Imam Besar NU Garis Lurus: Ulama Akhirat Tidak Butuh Sertifikasi

Shortlink:

image

NUGarisLurus.Com – Ramai isu sertifikasi para ulama yang dimulai dari statement menteri agama. Berikut ini tanggapan Imam Besar NU Garis Lurus, KH. Luthfi Bashori.

ULAMA AKHIRAT, TIDAK MEMBUTUHKAN SERTIFIKAT

Oleh KH. Luthfi Bashori

Barang siapa ingin menjadi pewaris para Nabi dan ingin menanam kebaikan di ladang-ladang mereka, hendaklah ia belajar dan mendalami ilmu agama Islam. Disebutkan dalam hadits, “Para ulama itu adalah pewaris para Nabi.

Orang-orang yang mendalami ilmu agama Islam, lantas mengamalkan ilmunya karena takut kepada Allah, kemudian mengajarkannya kepada masyarakat, maka mereka itulah yang dinamakan ulama.

Menjadi ulama itu tidak membutuhkan surat ijazah tertentu, karena surat ijazah itu hanyalah sekedar pelengkap dalam kehidupan modern. Menjadi ulama juga tidak membutuhkan setifikat dari menteri, apalagi menteri yang bukan dari kalangan ulama itu sendiri. Namun yang sangat dibutuhkan oleh para ulama itu adalah pengakuan langsung dari Allah SWT, bahwa kelak dirinya akan digolongkan sebagai bagian dari pewaris para Nabi.

Barangsiapa di kalangan ulama yang ingin amalnya tidak terputus sesudah kematiannya, hendaklah ia menyiarkan ilmu agamanya dengan cara menulis kitab/artikel keislaman, atau dengan cara mengajar/berceramah di tengah-tengah masyarakat.

Tentu anjuran ini juga untuk memotivasi agar banyak orang yang semakin giat belajar ilmu agama, lantas mengamalkannya sesuai aturan syariat, kemudian mengajarkanya kepada masyarakat hingga diangkat oleh Allah menjadi ulama. 

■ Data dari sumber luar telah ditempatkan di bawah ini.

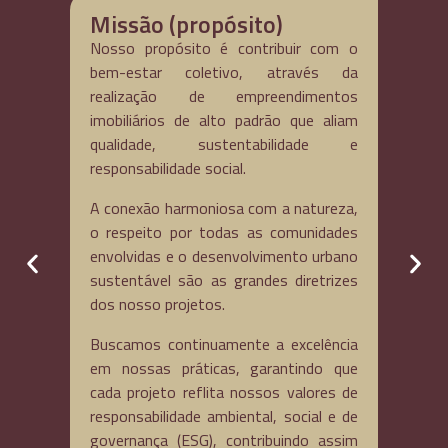
Visão
Ser reconhecida como referência das
melhores práticas de responsabilidade
ambiental, social e de governança (ESG) no
setor imobiliário, servindo com inspiração
para o desenvolvimento urbano
consciente e sustentável.
Posicionamento estratégico. Liderança de
produto.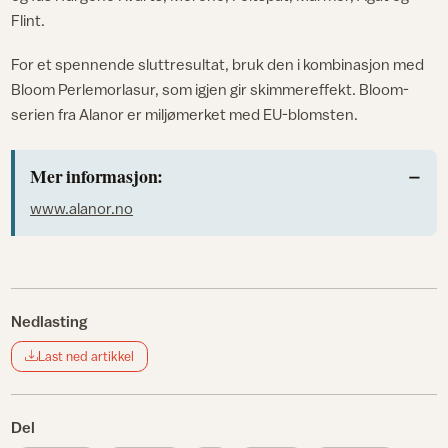
Flint.
For et spennende sluttresultat, bruk den i kombinasjon med
Bloom Perlemorlasur, som igjen gir skimmereffekt. Bloom-
serien fra Alanor er miljømerket med EU-blomsten.
Mer informasjon:
www.alanor.no
Nedlasting
Last ned artikkel
Del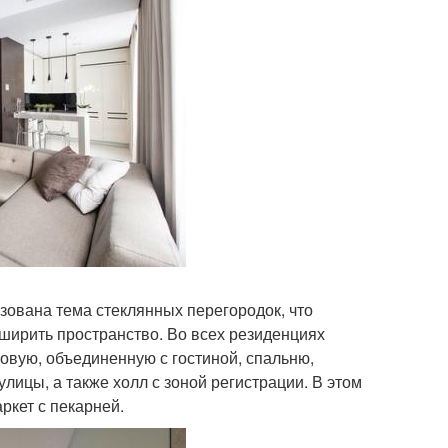
зована тема стеклянных перегородок, что
ширить пространство. Во всех резиденциях
овую, объединенную с гостиной, спальню,
лицы, а также холл с зоной регистрации. В этом
ркет с пекарней.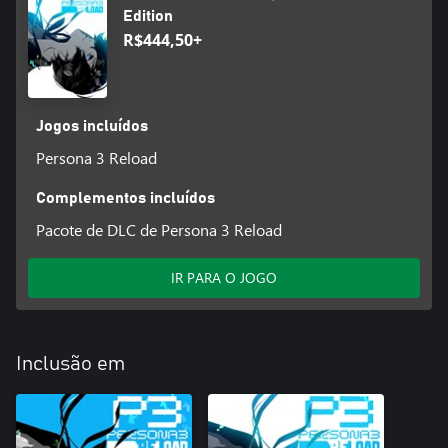
Edition
R$444,50+
Jogos incluídos
Persona 3 Reload
Complementos incluídos
Pacote de DLC de Persona 3 Reload
IR PARA O JOGO
Inclusão em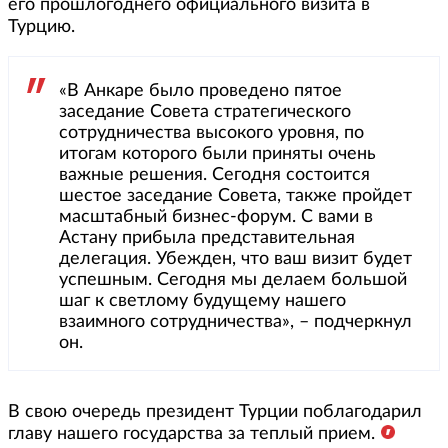
его прошлогоднего официального визита в
Турцию.
«В Анкаре было проведено пятое
заседание Совета стратегического
сотрудничества высокого уровня, по
итогам которого были приняты очень
важные решения. Сегодня состоится
шестое заседание Совета, также пройдет
масштабный бизнес-форум. С вами в
Астану прибыла представительная
делегация. Убежден, что ваш визит будет
успешным. Сегодня мы делаем большой
шаг к светлому будущему нашего
взаимного сотрудничества», – подчеркнул
он.
В свою очередь президент Турции поблагодарил
главу нашего государства за теплый прием.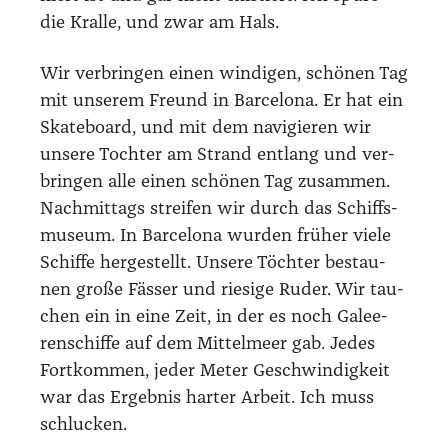
die Kral­le, und zwar am Hals.
Wir ver­brin­gen einen win­di­gen, schö­nen Tag
mit unse­rem Freund in Bar­ce­lo­na. Er hat ein
Skate­board, und mit dem navi­gie­ren wir
unse­re Toch­ter am Strand ent­lang und ver­
brin­gen alle einen schö­nen Tag zusam­men.
Nach­mit­tags strei­fen wir durch das Schiffs­
mu­se­um. In Bar­ce­lo­na wur­den frü­her vie­le
Schif­fe her­ge­stellt. Unse­re Töch­ter bestau­
nen gro­ße Fäs­ser und rie­si­ge Ruder. Wir tau­
chen ein in eine Zeit, in der es noch Galee­
ren­schif­fe auf dem Mit­tel­meer gab. Jedes
Fort­kom­men, jeder Meter Geschwin­dig­keit
war das Ergeb­nis har­ter Arbeit. Ich muss
schlu­cken.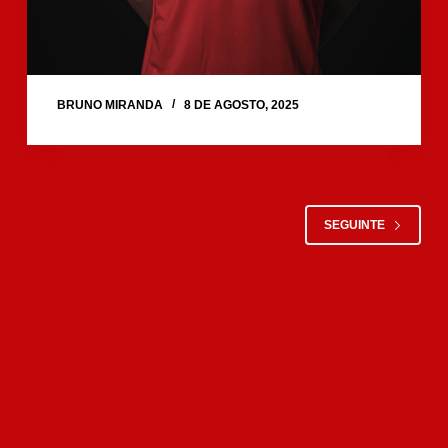
BRUNO MIRANDA
8 DE AGOSTO, 2025
SEGUINTE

Dalam hadits disebutkan, “Apabila manusia mati, amalnya terputus kecuali tiga perkara, yaitu sedekah yang pahalanya terus mengalir, atau ilmu agama yang bermanfaat (bagi masyarakat), atau anak shaleh yang mendoakan dirinya.”

Dalam hadits lain disebutkan, “Barangsiapa yang Allah menghendaki kebaikan baginya, maka akan dijadikan orang itu pandai tentang ilmu agama.”

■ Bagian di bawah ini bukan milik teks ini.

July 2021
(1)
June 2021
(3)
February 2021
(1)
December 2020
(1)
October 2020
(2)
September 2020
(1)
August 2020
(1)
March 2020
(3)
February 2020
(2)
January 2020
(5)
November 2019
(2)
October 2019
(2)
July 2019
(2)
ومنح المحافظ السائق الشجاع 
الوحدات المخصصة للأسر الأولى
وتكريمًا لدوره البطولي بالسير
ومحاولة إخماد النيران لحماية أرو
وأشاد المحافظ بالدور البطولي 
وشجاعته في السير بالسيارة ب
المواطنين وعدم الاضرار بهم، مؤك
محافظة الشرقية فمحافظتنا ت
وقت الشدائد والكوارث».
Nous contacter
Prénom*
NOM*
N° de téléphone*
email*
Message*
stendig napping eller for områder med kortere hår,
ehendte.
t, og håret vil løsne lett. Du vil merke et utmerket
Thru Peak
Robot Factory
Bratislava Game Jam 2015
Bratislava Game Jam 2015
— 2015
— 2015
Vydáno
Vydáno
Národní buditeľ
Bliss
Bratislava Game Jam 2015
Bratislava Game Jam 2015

Sedangkan bagi umat Islam kalangan awwam, jika ingin mendapatkan keberkahan hidup di dunia maupun di akhirat, maka hendaklah rajin menghadiri majelis-majelis ta’lim para ulama, karena majelis mereka itu merupakan taman-taman sorga.

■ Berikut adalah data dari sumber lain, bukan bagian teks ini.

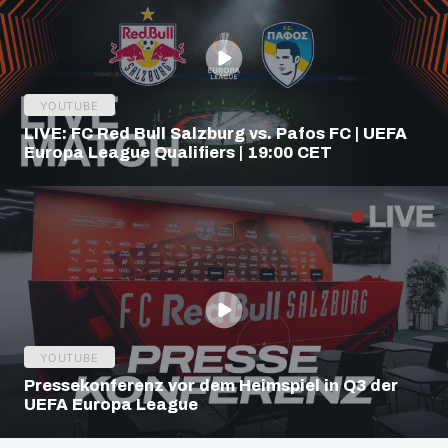
YOUTUBE
LIVE: FC Red Bull Salzburg vs. Pafos FC | UEFA
Europa League Qualifiers | 19:00 CET
YOUTUBE
Pressekonferenz vor dem Heimspiel in Q3 der
UEFA Europa League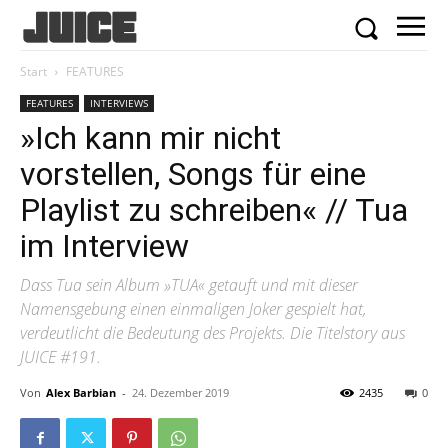
Start
FEATURES
FEATURES
INTERVIEWS
»Ich kann mir nicht
vorstellen, Songs für eine
Playlist zu schreiben« // Tua
im Interview
Dass Tua sein Album »TUA« getauft und mit dieser
Namensgebung einen einmaligen Joker gespielt hat,
verdeutlicht die Bedeutung des Projekts. Die Titelstory aus
JUICE #191.
Von
Alex Barbian
-
24. Dezember 2019
2435
0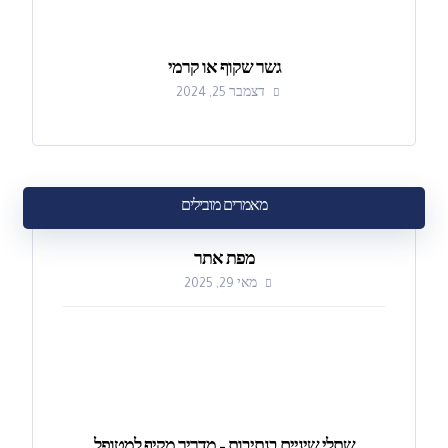
גשר שקוף או קרמי
דצמבר 25, 2024
מאמרים מובילים
מפת אתר
מאי 29, 2025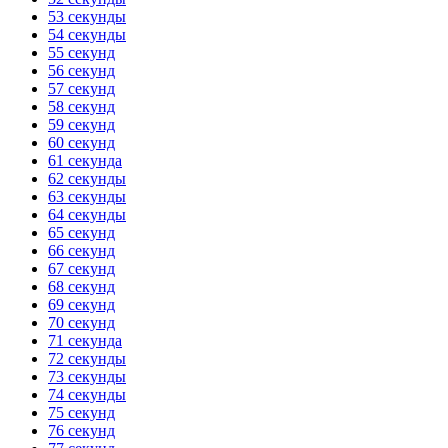
53 секунды
54 секунды
55 секунд
56 секунд
57 секунд
58 секунд
59 секунд
60 секунд
61 секунда
62 секунды
63 секунды
64 секунды
65 секунд
66 секунд
67 секунд
68 секунд
69 секунд
70 секунд
71 секунда
72 секунды
73 секунды
74 секунды
75 секунд
76 секунд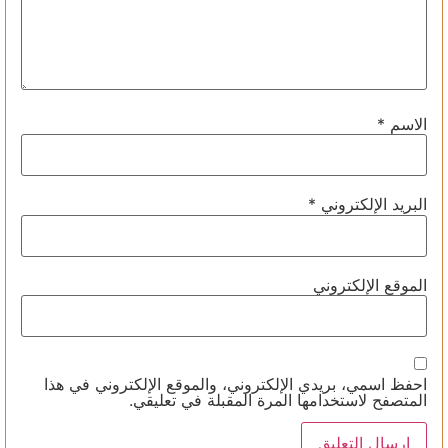
الاسم
*
البريد الإلكتروني
*
الموقع الإلكتروني
احفظ اسمي، بريدي الإلكتروني، والموقع الإلكتروني في هذا
المتصفح لاستخدامها المرة المقبلة في تعليقي.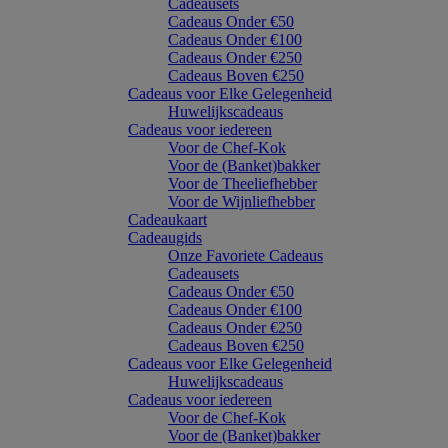
Cadeausets
Cadeaus Onder €50
Cadeaus Onder €100
Cadeaus Onder €250
Cadeaus Boven €250
Cadeaus voor Elke Gelegenheid
Huwelijkscadeaus
Cadeaus voor iedereen
Voor de Chef-Kok
Voor de (Banket)bakker
Voor de Theeliefhebber
Voor de Wijnliefhebber
Cadeaukaart
Cadeaugids
Onze Favoriete Cadeaus
Cadeausets
Cadeaus Onder €50
Cadeaus Onder €100
Cadeaus Onder €250
Cadeaus Boven €250
Cadeaus voor Elke Gelegenheid
Huwelijkscadeaus
Cadeaus voor iedereen
Voor de Chef-Kok
Voor de (Banket)bakker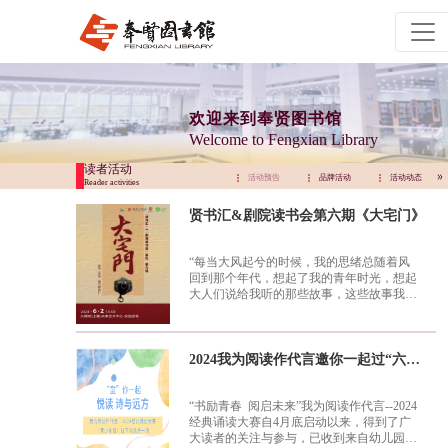
欢迎来到奉贤图书馆
Welcome to Fengxian Library
读者活动
活动预告
品牌活动
活动动态
活动预告
品牌活动
活动动态
Reader activities
贤书汇&剧院读书会第六期《大宅门》
“每当大风起兮的时候，我的思绪总随着风
回到那个年代，想起了我的青年时光，想起
大人们说给我听的那些故事，这些故事我也
想说给你们听，这部《大宅门》就从这开始
吧。” 2001年，你有没有守在屏幕前收看电
视剧版《大宅门》？2013年，你有没有为抢
一张中国国家话剧院出品的话剧版《大宅
2024我为阅读作代言邀你一起过“六一”啦！
门》的票而疯狂？2024年，你有没有为千禧
年的回忆而准备好前往九棵树未来艺术中
心，观看今年上海唯一一场话剧版《大宅
“书励青春 阅启未来”我为阅读作代言--2024
门》的经典回归？本期剧院读书会将走进百
经典诵读大赛自4月底启动以来，得到了广
年风云《大宅门》，续写你与这场名门大戏
大读者的关注与参与，已收到来自幼儿园、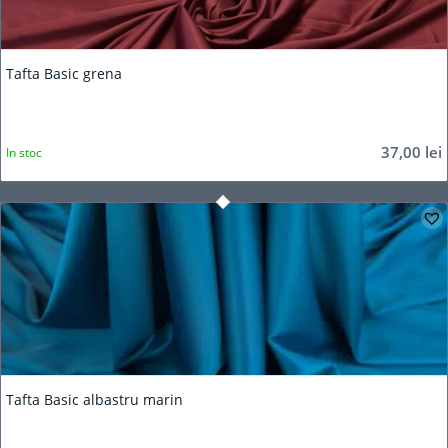
Tafta Basic grena
37,00
lei
In stoc
Tafta Basic albastru marin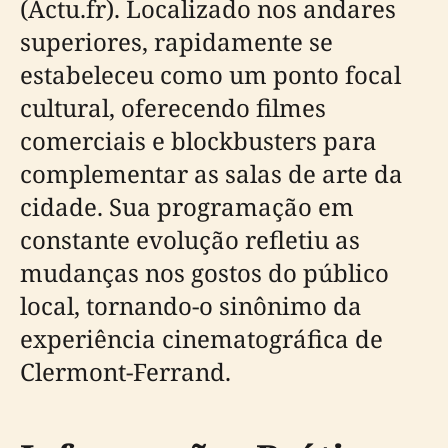
(Actu.fr). Localizado nos andares
superiores, rapidamente se
estabeleceu como um ponto focal
cultural, oferecendo filmes
comerciais e blockbusters para
complementar as salas de arte da
cidade. Sua programação em
constante evolução refletiu as
mudanças nos gostos do público
local, tornando-o sinônimo da
experiência cinematográfica de
Clermont-Ferrand.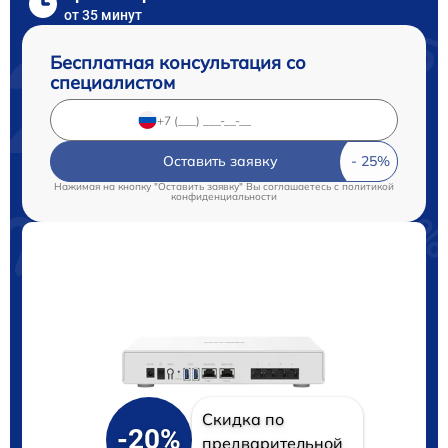
от 35 минут
Бесплатная консультация со
специалистом
Оставить заявку
Нажимая на кнопку "Оставить заявку" Вы соглашаетесь c
политикой
конфиденциальности
Скидка по
-20%
предварительной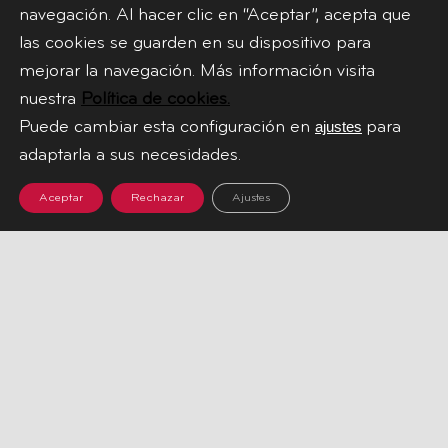
navegación. Al hacer clic en “Aceptar”, acepta que
las cookies se guarden en su dispositivo para
mejorar la navegación. Más información visita
nuestra
Política de cookies.
Puede cambiar esta configuración en
para
ajustes
adaptarla a sus necesidades.
Aceptar
Rechazar
Ajustes
Recomiéndanos a
tus amigos y gana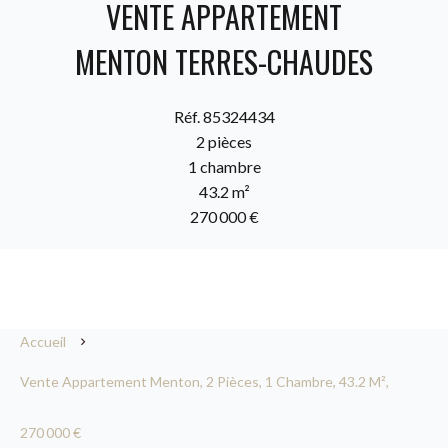
VENTE APPARTEMENT
MENTON TERRES-CHAUDES
Réf. 85324434
2 pièces
1 chambre
43.2 m²
270 000 €
Accueil
Vente Appartement Menton, 2 Pièces, 1 Chambre, 43.2 M²,
270 000 €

Barangsiapa yang ingin mengetahui seberapa besar bagiannya untuk mendapat perhatian dari Allah, hendaklah ia melihat seberapa banyak pengetahuan tentang ilmu agama Allah yang dimiliki dan diamalkannya.

Dalam hadits disebutkan, “Barangsiapa yang menempuh jalan untuk mencari ilmu, maka Allah akan memudahkan baginya jalan menuju surga.”

Jadi sinergi antar para ulama dan umat Islam yang berjiwa shaleh dan shalihah itu adalah satu kesatuan yang tidak mungkin dipisah-pisahkan.

Tentunya hanya orang-orang yang kafir kepada Allah, atau kalangan kaum munafiq yang hatinya sudah mati, dan orang-orang fasiq yang jahat perilakunya saja yang membenci eksistensi dan keberadaan para ulama, hingga merasa gerah terhadap maraknya majelis-majelis ta’lim yang giat memperjuangkan agama Islam dan simbul-simbulnya di tengah masyarakat.